Benötigt wird – Kopiere aus dem Seitenauszug über Alloy, Tempo und die Datenpersistenz wortgetreu den Abschnitt, der mit „- **Traces**: Empfängt“ beginnt und sich bis einschließlich „Konfiguration: [shared/config.alloy](shared/config.alloy)“ erstreckt.

··· Seitenauszug

Alloy übernimmt mehrere Aufgaben und ersetzt Promtail:

- **Traces**: Empfängt OTLP (gRPC + HTTP) und leitet an Tempo weiter
- **Logs**: Liest `/var/log/*log` vom Host und sendet an Loki
- **Host Metriken**: Erfasst Node-Metriken (entspricht node_exporter) und sendet an Prometheus

Konfiguration: [shared/config.alloy](shared/config.alloy)

### Tempo Metrics Generator

Tempo generiert automatisch Metriken aus Traces und schreibt sie per Remote Write in Prometheus:
- **Service Graphs** — Abhängigkeiten und Latenz zwischen Services
- **Span Metrics** — Rate, Fehlerrate, Dauer pro Operation
- **Local Blocks** — Metriken-Abfragen direkt über TraceQL

### Datenpersistenz

Alle Daten werden in benannten Docker Volumes gespeichert und überleben `docker compose down`:

| Volume | Service | Inhalt |
|---|---|---|
| `tempo-data` | Tempo | Trace-Daten |
| `loki-data` | Loki | Log-Daten |
| `prometheus-data` | Prometheus | Metriken-Daten |
| `grafana-data` | Grafana | Dashboards, Einstellungen |
| `alertmanager-data` | Alertmanager | Silences, Notification-Log |

**Achtung:** `docker compose down -v` löscht alle Volumes unwiderruflich.

······
··· Bereitgestelltes Material

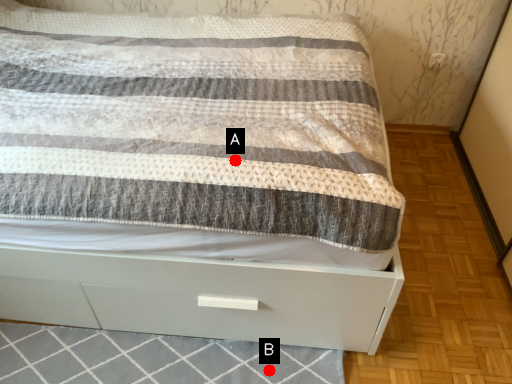
Question: Two points are circled on the image, labeled by A and B beside each circle. Which point is farther from the camera taking this photo?

Choices:
 (A) A is further
 (B) B is further

Answer: (B)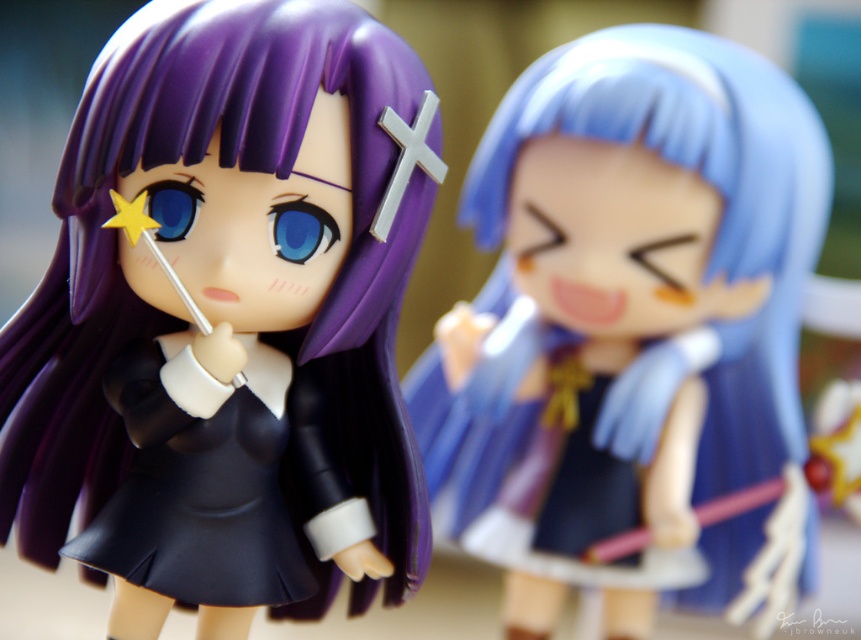
Question: Which point is farther to the camera?

Choices:
 (A) (233, 212)
 (B) (796, 392)
 (C) (224, 544)

Answer: (B)

Question: Can you confirm if matte black dress at center is wider than black matte/satin school uniform at center?

Choices:
 (A) no
 (B) yes

Answer: (B)

Question: Is matte black dress at center wider than black matte/satin school uniform at center?

Choices:
 (A) no
 (B) yes

Answer: (B)

Question: Which of the following is the farthest from the observer?

Choices:
 (A) (604, 266)
 (B) (91, 396)
 (C) (150, 582)

Answer: (A)

Question: Can you confirm if matte black dress at center is thinner than satin blue dress at right?

Choices:
 (A) no
 (B) yes

Answer: (B)

Question: Based on their relative distances, which object is farther from the matte black dress at center?

Choices:
 (A) satin blue dress at right
 (B) black matte/satin school uniform at center

Answer: (A)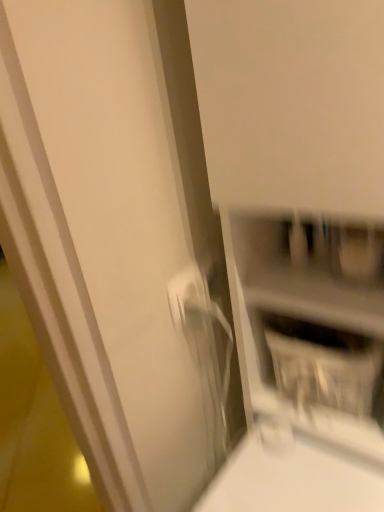
The image size is (384, 512). Identify the location of white glossy shelf at center. (280, 394).

What do you see at coordinates (280, 394) in the screenshot? Image resolution: width=384 pixels, height=512 pixels. I see `white glossy shelf at center` at bounding box center [280, 394].

Measure the distance between point (174, 325) and camera.

A distance of 27.68 inches exists between point (174, 325) and camera.

You are a GUI agent. You are given a task and a screenshot of the screen. Output one action in this format:
    pyautogui.click(x=<x>, y=<y>)
    Task: Click on the white glossy electric outlet at center
    The image size is (384, 512).
    Given the screenshot: What is the action you would take?
    pyautogui.click(x=186, y=293)

What do you see at coordinates (186, 293) in the screenshot? The width and height of the screenshot is (384, 512). I see `white glossy electric outlet at center` at bounding box center [186, 293].

The image size is (384, 512). Find the location of `white glossy shelf at center`. white glossy shelf at center is located at coordinates (280, 394).

Which is more to the left, white glossy electric outlet at center or white glossy shelf at center?

Positioned to the left is white glossy electric outlet at center.

Consider the image. Is white glossy electric outlet at center in front of white glossy shelf at center?

No, it is behind white glossy shelf at center.

Which is nearer, (201, 293) or (381, 442)?

Clearly, point (201, 293) is more distant from the camera than point (381, 442).

Looking at this image, from the image's perspective, between white glossy electric outlet at center and white glossy shelf at center, who is located below?

white glossy shelf at center, from the image's perspective.

From a real-world perspective, is white glossy electric outlet at center above or below white glossy shelf at center?

Clearly, from a real-world perspective, white glossy electric outlet at center is above white glossy shelf at center.

Is white glossy electric outlet at center thinner than white glossy shelf at center?

Result: Yes, white glossy electric outlet at center is thinner than white glossy shelf at center.

Is white glossy electric outlet at center taller or shorter than white glossy shelf at center?

Considering their sizes, white glossy electric outlet at center has less height than white glossy shelf at center.

Looking at this image, between white glossy electric outlet at center and white glossy shelf at center, which one has larger size?

white glossy shelf at center is bigger.

Would you say white glossy shelf at center is part of white glossy electric outlet at center's contents?

Actually, white glossy shelf at center is outside white glossy electric outlet at center.

Is white glossy electric outlet at center far away from white glossy shelf at center?

No, white glossy electric outlet at center is not far away from white glossy shelf at center.

Is white glossy electric outlet at center oriented towards white glossy shelf at center?

No, white glossy electric outlet at center is not facing towards white glossy shelf at center.

What's the angular difference between white glossy electric outlet at center and white glossy shelf at center's facing directions?

81.1 degrees separate the facing orientations of white glossy electric outlet at center and white glossy shelf at center.

Where is `electric outlet on the left of white glossy shelf at center`? electric outlet on the left of white glossy shelf at center is located at coordinates (186, 293).

Looking at this image, based on their positions, is white glossy shelf at center located to the left or right of white glossy electric outlet at center?

white glossy shelf at center is positioned on white glossy electric outlet at center's right side.

Between white glossy shelf at center and white glossy electric outlet at center, which one is positioned in front?

white glossy shelf at center.

Which is less distant, (x=368, y=459) or (x=171, y=288)?

Point (x=368, y=459) is closer to the camera than point (x=171, y=288).

From the image's perspective, does white glossy shelf at center appear lower than white glossy electric outlet at center?

Yes, from the image's perspective, white glossy shelf at center is below white glossy electric outlet at center.

From a real-world perspective, is white glossy shelf at center beneath white glossy electric outlet at center?

Yes, from a real-world perspective, white glossy shelf at center is under white glossy electric outlet at center.

Can you confirm if white glossy shelf at center is wider than white glossy electric outlet at center?

Indeed, white glossy shelf at center has a greater width compared to white glossy electric outlet at center.

In terms of height, does white glossy shelf at center look taller or shorter compared to white glossy electric outlet at center?

white glossy shelf at center is taller than white glossy electric outlet at center.

Considering the sizes of objects white glossy shelf at center and white glossy electric outlet at center in the image provided, who is smaller, white glossy shelf at center or white glossy electric outlet at center?

Smaller between the two is white glossy electric outlet at center.

Is white glossy shelf at center spatially inside white glossy electric outlet at center, or outside of it?

white glossy shelf at center is outside white glossy electric outlet at center.

Is there a large distance between white glossy shelf at center and white glossy electric outlet at center?

No, white glossy shelf at center is not far away from white glossy electric outlet at center.

Is white glossy shelf at center facing away from white glossy electric outlet at center?

No.

Locate an element on the screen. Image resolution: width=384 pixels, height=512 pixels. electric outlet above the white glossy shelf at center (from the image's perspective) is located at coordinates (186, 293).

Locate an element on the screen. This screenshot has height=512, width=384. shelf lying on the right of white glossy electric outlet at center is located at coordinates (280, 394).

This screenshot has height=512, width=384. What are the coordinates of `electric outlet above the white glossy shelf at center (from the image's perspective)` in the screenshot? It's located at (186, 293).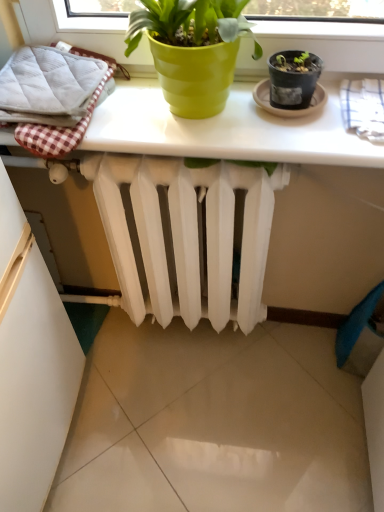
In order to click on blank space situated above white quilted bath towel at left, acting as the 1th bath towel starting from the left (from a real-world perspective) in this screenshot , I will do `click(49, 80)`.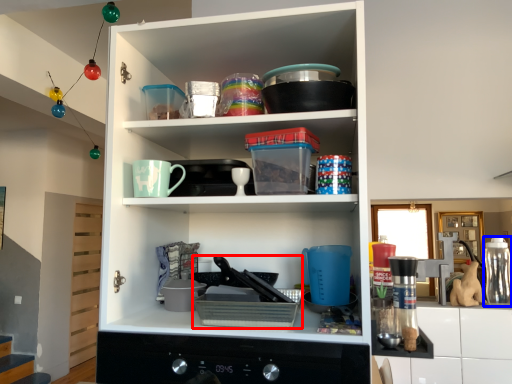
Question: Which object appears farthest to the camera in this image, appliance (highlighted by a red box) or bottle (highlighted by a blue box)?

Choices:
 (A) appliance
 (B) bottle

Answer: (B)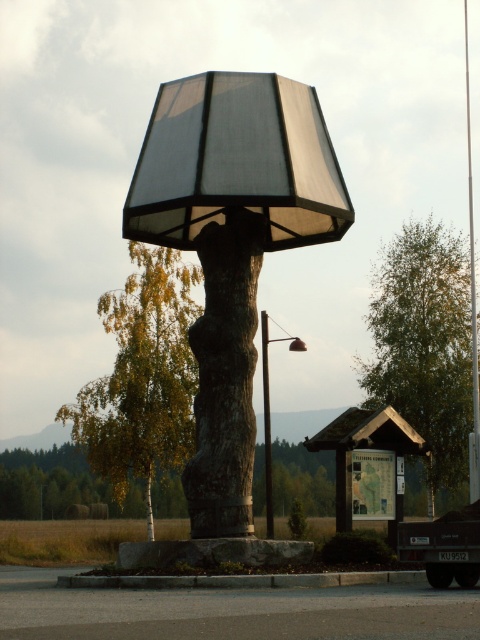
You are standing at the center of the installation and want to place a decorative stone exactly at the base of the matte black lampshade at center. According to the coordinates provided, where should you place the stone relative to the lampshade?

The matte black lampshade at center is located at point (231, 244), so you should place the decorative stone at the base directly below this coordinate.

You are a landscape architect designing a garden pathway that needs to pass between the green leafy tree at right and the metallic pole at center. The pathway must be at least 1 meter wide to accommodate wheelchairs. Based on the scene description, can the pathway between these two objects be wide enough?

The green leafy tree at right is thinner than the metallic pole at center, but the description does not provide specific measurements of their widths or the distance between them. Without knowing the exact dimensions of the objects or the space between them, it is impossible to determine if the pathway will be wide enough to meet the 1 meter requirement.

You are an artist planning to paint this scene. You want to ensure the proportions between the matte black lampshade at center and the green leafy tree at right are accurate. Based on the scene, which object is wider?

The green leafy tree at right is wider than the matte black lampshade at center.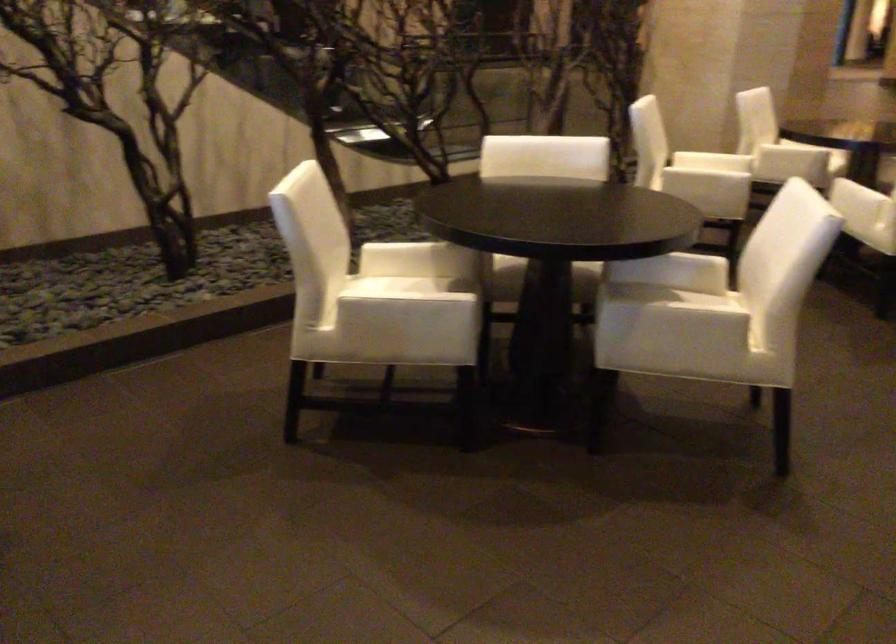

······

Lösung der Aufgabe –
- **Traces**: Empfängt OTLP (gRPC + HTTP) und leitet an Tempo weiter
- **Logs**: Liest `/var/log/*log` vom Host und sendet an Loki
- **Host Metriken**: Erfasst Node-Metriken (entspricht node_exporter) und sendet an Prometheus

Konfiguration: [shared/config.alloy](shared/config.alloy)